Task details:
Filter on the word "center": copy each matching line from the listing below.

============

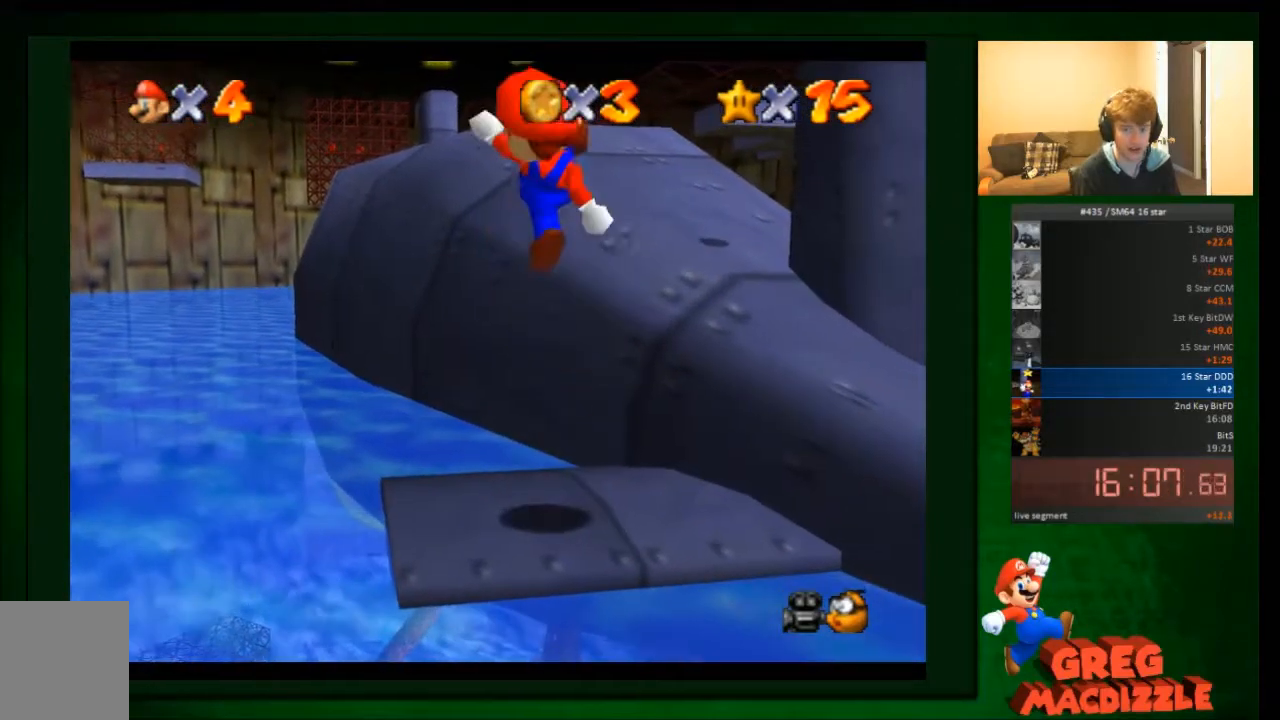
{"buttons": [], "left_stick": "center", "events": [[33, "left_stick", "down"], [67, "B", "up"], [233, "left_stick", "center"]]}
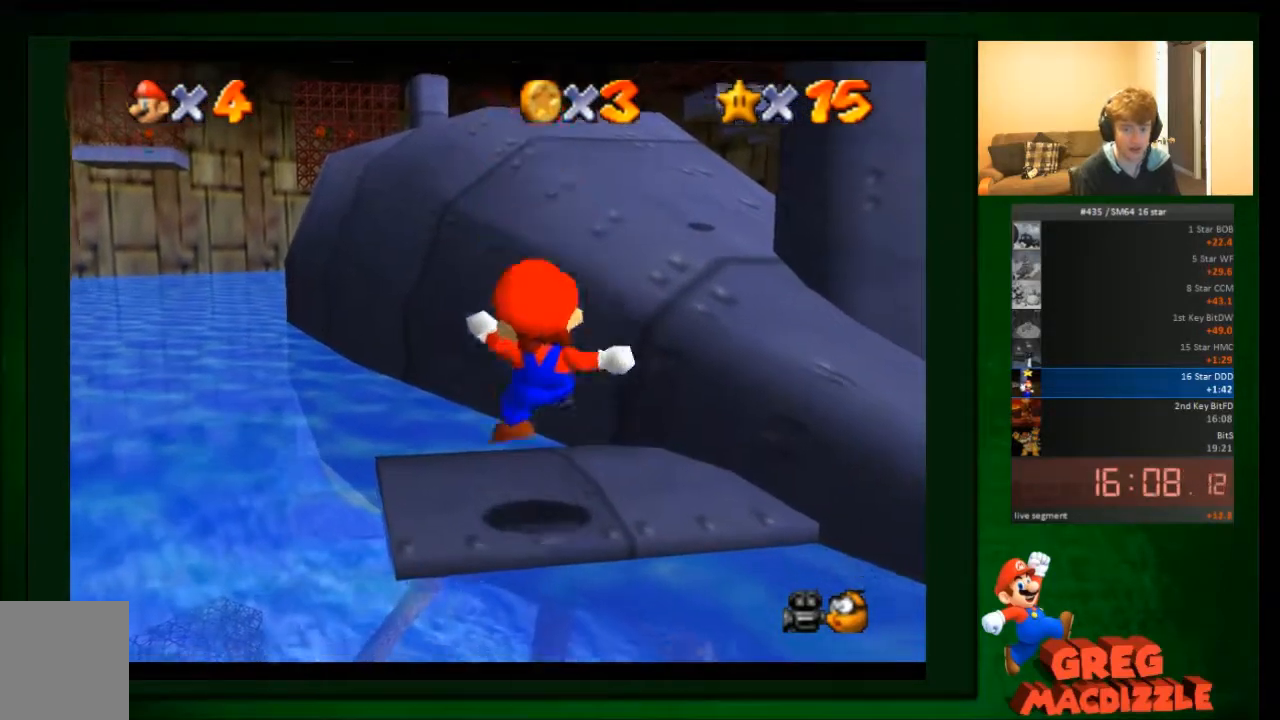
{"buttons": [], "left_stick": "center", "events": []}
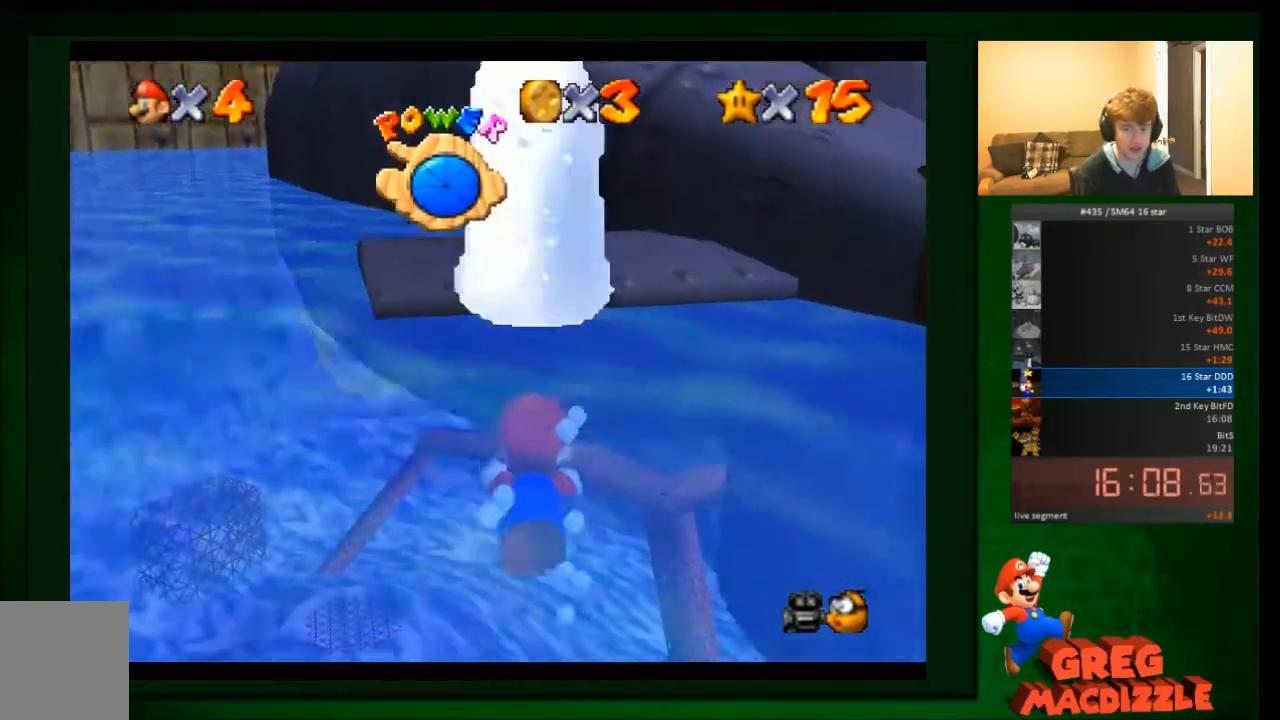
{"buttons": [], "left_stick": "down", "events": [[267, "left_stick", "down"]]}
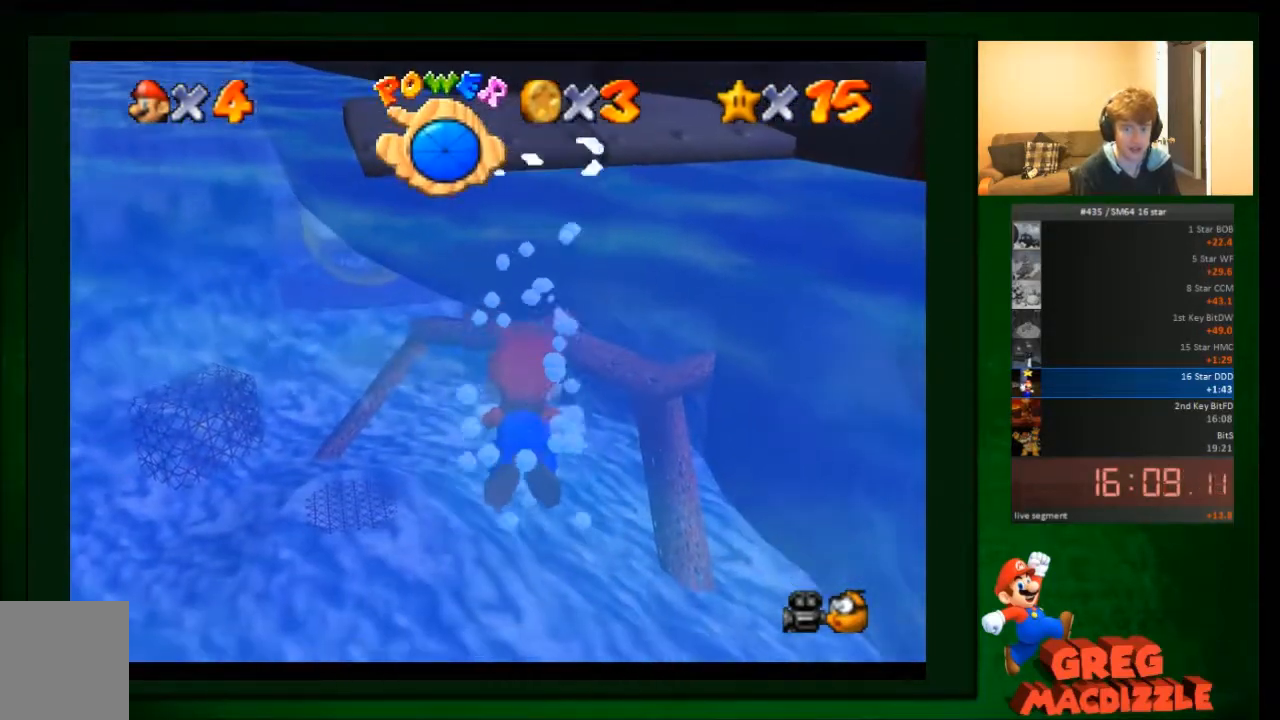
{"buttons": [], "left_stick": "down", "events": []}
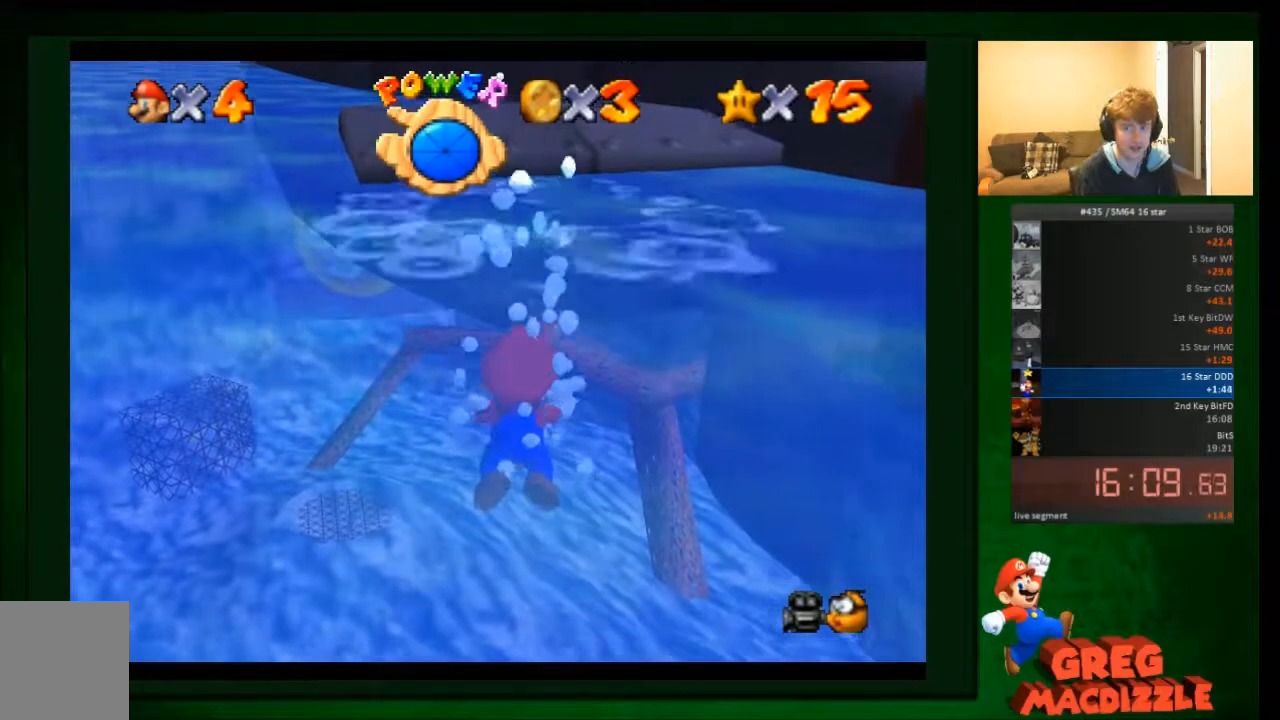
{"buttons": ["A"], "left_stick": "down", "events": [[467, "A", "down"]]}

============

Finished task:
{"buttons": [], "left_stick": "center", "events": [[33, "left_stick", "down"], [67, "B", "up"], [233, "left_stick", "center"]]}
{"buttons": [], "left_stick": "center", "events": []}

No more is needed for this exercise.